A Nation of Takers - America's Entitlement Epidemic

An essay stating the very obvious (sans any remedy) adapted from the new book A Nation of Takers: America's Entitlement Epidemic by Nicholas Eberstadt.

In current political discourse, it is common to think of the Democrats as the party of entitlements—but long-term trends seem to tell a somewhat different tale. From a purely statistical standpoint, the growth of entitlement spending over the past half century has been distinctly greater under Republican administrations than Democratic ones. Between 1960 and 2010, to be sure, the growth of entitlement spending was exponential—but in any given calendar year, it was on the whole roughly 8 percent higher if the president happened to be a Republican rather than a Democrat.

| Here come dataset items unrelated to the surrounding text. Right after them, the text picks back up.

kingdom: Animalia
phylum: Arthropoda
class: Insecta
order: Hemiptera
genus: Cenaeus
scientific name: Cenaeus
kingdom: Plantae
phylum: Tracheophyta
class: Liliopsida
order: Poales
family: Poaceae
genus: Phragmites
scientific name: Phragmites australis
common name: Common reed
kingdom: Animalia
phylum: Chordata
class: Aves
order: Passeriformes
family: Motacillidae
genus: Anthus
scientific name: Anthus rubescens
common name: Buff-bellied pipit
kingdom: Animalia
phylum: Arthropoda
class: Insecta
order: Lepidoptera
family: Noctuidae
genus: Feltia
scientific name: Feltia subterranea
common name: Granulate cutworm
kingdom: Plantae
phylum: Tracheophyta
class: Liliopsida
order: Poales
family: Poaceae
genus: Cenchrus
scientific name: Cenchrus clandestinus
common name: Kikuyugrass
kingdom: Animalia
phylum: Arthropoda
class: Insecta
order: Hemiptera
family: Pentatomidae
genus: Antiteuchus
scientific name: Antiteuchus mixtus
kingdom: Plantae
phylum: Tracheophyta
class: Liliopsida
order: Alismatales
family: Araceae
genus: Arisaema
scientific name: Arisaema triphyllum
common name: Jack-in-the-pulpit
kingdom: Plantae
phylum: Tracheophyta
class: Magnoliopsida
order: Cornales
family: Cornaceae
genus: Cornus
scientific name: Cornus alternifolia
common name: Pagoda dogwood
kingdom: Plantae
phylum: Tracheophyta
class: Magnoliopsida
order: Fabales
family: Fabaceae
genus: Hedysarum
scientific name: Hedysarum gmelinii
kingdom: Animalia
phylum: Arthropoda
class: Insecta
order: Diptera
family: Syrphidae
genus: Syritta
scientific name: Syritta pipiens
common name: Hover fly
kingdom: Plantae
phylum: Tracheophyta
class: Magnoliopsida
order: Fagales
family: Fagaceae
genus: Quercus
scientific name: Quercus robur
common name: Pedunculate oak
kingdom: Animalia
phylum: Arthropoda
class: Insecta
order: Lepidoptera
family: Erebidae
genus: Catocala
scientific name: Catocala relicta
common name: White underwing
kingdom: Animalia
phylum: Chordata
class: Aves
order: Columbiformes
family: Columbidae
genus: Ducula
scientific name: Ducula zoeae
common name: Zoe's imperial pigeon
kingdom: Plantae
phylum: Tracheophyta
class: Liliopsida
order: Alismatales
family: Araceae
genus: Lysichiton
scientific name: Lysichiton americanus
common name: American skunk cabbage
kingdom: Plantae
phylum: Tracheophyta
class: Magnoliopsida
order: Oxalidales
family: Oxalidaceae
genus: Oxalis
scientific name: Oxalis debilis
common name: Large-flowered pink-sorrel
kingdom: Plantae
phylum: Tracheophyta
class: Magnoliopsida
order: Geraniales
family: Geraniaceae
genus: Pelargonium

This is in keeping with the basic facts of the time: notwithstanding the criticisms of “big government” that emanated from their Oval Offices from time to time, the Richard Nixon, Gerald Ford, and George W. Bush administrations presided over especially lavish expansions of the American entitlement state. Irrespective of the reputations and the rhetoric of the Democratic and Republican parties today, the empirical correspondence between Republican presidencies and turbocharged entitlement expenditures should underscore the unsettling truth that both political parties have, on the whole, been working together in an often unspoken consensus to fuel the explosion of entitlement spending in modern America.

The prospect of careening along an unsustainable economic road is deeply disturbing. But another possibility is even more frightening—namely, that the present course may in fact be sustainable for far longer than most people today might imagine.